2006-07-18 2:33 amsolid_liq
Ok, I retract my earlier statement. It does do more than chroot jails. I suspect this would be much easier to implement on Linux than it was on Windows, though. With Linux, you don’t need to worry about virtualizing a registry, and you have full access to the kernel source code. In fact, this could probably mostly be implemented in Linux with FUSE (Filesystem in Userspace). Some of it would still have to be implemented with kernel modules (preventing access to loading kernel modules, etc). Overall, I think it’s a really good idea. I have now put a link to this article on my personal homepage.
There is a very simple solution to security already used in Intel CPUs: ring security.
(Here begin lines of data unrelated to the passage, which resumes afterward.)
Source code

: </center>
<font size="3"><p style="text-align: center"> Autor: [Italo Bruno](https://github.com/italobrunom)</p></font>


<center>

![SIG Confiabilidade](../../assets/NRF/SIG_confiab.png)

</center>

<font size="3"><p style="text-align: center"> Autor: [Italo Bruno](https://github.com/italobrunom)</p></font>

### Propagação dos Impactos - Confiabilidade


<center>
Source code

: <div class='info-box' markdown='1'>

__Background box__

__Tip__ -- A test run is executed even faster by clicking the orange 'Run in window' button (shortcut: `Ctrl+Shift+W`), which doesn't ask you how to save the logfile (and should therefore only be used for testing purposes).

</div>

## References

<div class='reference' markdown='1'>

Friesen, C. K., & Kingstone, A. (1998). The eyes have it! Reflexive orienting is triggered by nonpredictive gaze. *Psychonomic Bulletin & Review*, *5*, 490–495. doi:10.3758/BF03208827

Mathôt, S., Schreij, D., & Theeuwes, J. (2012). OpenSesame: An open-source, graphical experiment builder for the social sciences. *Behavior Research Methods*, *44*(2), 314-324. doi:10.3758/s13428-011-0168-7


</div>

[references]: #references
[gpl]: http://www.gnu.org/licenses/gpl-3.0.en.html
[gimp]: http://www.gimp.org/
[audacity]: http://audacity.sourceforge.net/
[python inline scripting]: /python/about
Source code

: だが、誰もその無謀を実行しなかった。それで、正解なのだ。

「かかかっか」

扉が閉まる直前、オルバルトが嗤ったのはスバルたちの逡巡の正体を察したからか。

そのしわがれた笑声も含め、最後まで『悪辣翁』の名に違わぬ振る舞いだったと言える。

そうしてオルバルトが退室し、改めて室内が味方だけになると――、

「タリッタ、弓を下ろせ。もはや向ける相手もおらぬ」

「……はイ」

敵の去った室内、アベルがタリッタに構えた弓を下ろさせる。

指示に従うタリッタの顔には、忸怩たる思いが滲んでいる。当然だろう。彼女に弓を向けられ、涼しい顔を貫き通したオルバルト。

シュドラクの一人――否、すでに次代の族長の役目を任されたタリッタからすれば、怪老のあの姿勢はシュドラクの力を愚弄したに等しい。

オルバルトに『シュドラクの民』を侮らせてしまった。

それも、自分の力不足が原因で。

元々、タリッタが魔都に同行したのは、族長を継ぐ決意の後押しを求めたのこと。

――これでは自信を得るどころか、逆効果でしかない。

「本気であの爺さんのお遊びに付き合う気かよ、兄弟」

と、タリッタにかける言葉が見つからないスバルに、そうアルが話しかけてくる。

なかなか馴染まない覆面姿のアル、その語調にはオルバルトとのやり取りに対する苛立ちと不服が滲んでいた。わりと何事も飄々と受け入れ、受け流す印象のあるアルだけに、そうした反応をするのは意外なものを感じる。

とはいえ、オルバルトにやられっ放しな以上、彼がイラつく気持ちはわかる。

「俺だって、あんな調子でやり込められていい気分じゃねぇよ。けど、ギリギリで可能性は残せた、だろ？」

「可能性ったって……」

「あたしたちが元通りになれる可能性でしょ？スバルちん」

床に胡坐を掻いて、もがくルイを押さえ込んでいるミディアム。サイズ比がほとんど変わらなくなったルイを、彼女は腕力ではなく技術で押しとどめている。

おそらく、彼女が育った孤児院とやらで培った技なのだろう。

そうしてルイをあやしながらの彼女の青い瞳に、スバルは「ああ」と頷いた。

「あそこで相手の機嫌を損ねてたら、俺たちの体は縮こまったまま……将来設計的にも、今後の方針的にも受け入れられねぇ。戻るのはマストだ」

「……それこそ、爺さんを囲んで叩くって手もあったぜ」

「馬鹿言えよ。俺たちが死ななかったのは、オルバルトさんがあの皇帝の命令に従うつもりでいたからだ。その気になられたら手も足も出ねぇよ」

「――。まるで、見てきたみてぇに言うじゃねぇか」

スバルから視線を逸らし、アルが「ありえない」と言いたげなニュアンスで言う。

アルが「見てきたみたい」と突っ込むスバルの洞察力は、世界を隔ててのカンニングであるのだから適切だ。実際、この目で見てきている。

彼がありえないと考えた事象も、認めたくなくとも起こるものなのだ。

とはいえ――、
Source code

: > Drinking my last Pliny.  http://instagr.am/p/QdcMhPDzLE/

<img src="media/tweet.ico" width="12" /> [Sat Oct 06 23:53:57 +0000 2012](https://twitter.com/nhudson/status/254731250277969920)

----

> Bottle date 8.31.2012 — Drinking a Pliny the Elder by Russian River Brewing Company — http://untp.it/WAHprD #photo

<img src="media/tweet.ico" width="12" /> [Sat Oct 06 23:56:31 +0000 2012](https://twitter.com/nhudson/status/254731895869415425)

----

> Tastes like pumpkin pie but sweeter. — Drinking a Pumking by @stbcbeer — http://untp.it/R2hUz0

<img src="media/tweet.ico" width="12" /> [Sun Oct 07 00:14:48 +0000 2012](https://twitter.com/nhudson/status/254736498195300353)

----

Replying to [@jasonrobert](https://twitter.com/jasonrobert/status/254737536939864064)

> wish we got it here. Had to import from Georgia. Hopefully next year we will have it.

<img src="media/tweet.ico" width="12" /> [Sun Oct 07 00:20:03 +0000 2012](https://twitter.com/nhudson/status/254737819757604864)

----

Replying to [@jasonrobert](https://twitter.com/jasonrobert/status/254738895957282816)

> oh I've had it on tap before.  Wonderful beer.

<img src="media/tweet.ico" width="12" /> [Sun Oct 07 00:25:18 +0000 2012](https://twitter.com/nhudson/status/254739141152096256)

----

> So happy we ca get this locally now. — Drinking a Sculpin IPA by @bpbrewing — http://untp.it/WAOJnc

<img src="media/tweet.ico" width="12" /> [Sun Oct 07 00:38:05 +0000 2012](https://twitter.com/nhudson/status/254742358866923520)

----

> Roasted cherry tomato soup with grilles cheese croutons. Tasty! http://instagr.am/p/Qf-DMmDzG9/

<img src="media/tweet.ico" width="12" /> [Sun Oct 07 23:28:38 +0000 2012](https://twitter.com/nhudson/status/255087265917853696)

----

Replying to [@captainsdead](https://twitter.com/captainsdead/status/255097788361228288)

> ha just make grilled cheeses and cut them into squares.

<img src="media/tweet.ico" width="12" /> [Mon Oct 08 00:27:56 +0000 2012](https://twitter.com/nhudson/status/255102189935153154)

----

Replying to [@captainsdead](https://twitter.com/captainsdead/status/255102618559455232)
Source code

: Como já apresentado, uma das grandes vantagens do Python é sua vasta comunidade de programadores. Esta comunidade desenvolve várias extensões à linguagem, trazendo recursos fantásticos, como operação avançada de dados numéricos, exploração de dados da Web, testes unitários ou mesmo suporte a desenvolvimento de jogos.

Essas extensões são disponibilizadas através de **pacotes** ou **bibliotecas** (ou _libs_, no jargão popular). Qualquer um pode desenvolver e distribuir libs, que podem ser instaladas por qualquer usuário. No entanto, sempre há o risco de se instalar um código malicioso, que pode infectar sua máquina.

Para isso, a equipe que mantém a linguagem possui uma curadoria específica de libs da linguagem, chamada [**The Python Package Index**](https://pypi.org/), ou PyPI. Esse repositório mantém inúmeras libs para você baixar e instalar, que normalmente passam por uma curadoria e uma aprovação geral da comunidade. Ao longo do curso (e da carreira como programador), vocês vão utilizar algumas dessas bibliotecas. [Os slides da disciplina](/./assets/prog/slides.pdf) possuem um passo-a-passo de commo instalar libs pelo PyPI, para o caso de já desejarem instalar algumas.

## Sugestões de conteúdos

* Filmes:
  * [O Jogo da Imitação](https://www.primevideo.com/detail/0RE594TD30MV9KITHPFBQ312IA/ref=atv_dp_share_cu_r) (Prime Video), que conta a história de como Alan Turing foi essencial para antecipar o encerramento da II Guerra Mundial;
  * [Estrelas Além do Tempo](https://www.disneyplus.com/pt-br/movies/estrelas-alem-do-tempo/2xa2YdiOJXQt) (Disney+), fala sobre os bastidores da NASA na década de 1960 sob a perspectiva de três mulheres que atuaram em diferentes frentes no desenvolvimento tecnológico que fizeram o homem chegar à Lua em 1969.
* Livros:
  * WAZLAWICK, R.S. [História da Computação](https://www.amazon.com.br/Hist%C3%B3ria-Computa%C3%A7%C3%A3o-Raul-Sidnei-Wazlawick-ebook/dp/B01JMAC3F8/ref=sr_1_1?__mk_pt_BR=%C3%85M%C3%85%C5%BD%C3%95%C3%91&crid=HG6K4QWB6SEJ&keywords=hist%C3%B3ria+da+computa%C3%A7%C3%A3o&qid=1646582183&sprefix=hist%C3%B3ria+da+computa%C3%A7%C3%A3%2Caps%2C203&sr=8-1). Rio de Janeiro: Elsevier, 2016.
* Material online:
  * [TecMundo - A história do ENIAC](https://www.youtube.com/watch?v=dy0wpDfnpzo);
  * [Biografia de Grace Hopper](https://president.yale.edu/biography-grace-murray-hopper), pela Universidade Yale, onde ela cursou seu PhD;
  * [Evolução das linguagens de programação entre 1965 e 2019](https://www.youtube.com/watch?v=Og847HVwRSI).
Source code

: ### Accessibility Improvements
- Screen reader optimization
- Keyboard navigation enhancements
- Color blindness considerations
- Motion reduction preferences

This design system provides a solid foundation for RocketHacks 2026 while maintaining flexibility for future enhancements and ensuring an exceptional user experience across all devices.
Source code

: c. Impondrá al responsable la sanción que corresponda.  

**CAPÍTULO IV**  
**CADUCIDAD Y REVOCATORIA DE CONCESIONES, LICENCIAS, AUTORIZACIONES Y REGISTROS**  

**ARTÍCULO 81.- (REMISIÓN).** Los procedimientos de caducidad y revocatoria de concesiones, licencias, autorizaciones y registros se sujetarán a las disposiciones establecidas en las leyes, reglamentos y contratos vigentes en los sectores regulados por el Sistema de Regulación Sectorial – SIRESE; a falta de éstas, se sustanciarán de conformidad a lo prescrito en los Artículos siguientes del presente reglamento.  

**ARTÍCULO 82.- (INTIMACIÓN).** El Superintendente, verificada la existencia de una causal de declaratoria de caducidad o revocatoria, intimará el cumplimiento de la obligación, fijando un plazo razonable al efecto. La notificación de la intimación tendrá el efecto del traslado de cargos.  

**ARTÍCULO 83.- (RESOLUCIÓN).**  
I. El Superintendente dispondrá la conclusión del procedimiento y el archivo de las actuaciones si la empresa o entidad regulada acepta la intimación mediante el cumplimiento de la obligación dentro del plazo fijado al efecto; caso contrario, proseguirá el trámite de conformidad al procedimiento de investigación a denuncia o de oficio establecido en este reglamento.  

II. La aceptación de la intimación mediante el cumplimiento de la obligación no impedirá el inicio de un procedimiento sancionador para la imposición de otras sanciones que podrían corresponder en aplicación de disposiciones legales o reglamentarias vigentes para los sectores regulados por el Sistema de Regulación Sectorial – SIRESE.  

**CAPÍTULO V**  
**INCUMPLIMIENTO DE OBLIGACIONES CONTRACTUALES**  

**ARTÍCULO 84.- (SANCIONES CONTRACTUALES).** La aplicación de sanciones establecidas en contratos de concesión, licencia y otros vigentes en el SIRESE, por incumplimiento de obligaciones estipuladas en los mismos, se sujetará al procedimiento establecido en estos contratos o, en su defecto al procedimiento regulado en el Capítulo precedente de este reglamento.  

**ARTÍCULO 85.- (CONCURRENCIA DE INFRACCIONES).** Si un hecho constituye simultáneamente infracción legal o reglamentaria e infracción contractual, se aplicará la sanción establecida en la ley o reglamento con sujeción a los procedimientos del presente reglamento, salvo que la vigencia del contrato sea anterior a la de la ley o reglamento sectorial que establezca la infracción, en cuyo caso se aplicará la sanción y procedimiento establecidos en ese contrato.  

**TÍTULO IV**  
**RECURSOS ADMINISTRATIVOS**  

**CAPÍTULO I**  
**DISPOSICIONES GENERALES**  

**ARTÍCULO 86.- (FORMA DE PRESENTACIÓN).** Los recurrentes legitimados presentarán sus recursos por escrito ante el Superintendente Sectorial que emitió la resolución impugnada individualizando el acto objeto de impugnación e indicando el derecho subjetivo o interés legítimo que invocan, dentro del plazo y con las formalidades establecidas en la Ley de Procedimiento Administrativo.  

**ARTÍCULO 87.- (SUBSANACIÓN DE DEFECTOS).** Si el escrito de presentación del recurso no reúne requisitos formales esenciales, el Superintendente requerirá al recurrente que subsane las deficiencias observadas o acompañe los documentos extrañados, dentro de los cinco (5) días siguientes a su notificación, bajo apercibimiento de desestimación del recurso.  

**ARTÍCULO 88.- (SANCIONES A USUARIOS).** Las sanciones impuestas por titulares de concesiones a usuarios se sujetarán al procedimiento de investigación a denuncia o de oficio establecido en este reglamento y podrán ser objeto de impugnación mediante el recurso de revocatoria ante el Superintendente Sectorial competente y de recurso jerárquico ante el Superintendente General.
The same security mechanism could be applied to applications: each application runs within a ring. If an application’s ring value is raised, the application could not touch resources belonging in a lower ring.
Applications that are ‘dangerous’ could run on a higher ring than the normal, thus not allowed to touch anything, even the current user’s data.
2006-07-18 9:56 pmWes Felter
Usually this is called multi-level security (MLS). The military loves it, but I suspect it’s not well suited to desktop environments.
2006-07-18 10:18 pmeMagius
The primary benefit that BufferZone (et al) offer over this approach is that applications running in the secure zone do not need to be modified. They can still read and even write to the registry, for example, but the changes they make are visible only to them.
In some ways this is analagous to technologies like DeepFreeze, except that BZ allows for per-application settings and does not rely on rebooting.
Interesting that MS would throw them a bone in light of their recent announcement to buy Softricity.
Even more interesting is that at the recent SMS conference, during the keynote, they mocked the I/O filter driver method in an attempt to bolster their Softricity story. The even bigger irony there is that Altiris’ Software Virtualization Solution (SVS) won best product at the show.
SVS is also free for personal use. Check this page out, particularly the quite level-headed debate about SVS vs. Softricity.
Personally, I love SVS. If someone hasn’t tried a product like SVS or BufferZone – they absolutely need to kick the tires. It doesn’t sound like much at first, but one you use it you wonder how you lived without it!
Looking at the info on both Bufferzone and SVS mentioned by Pedantic I wonder if using the free Sandboxie http://sandboxie.com/ will be just as good a protection against malware as these commercial offerings.
I’ve been using it for a while now, also tested it on a virtual pc, surfing shady sites and running other programs in it, and it kept Windows clean.
Which are the other 9 hot startups of 2006?
Isn’t this a Windows version of chroot jails in *nix? Why would I want to port it to *nix when *nix already has an old tried and true solution?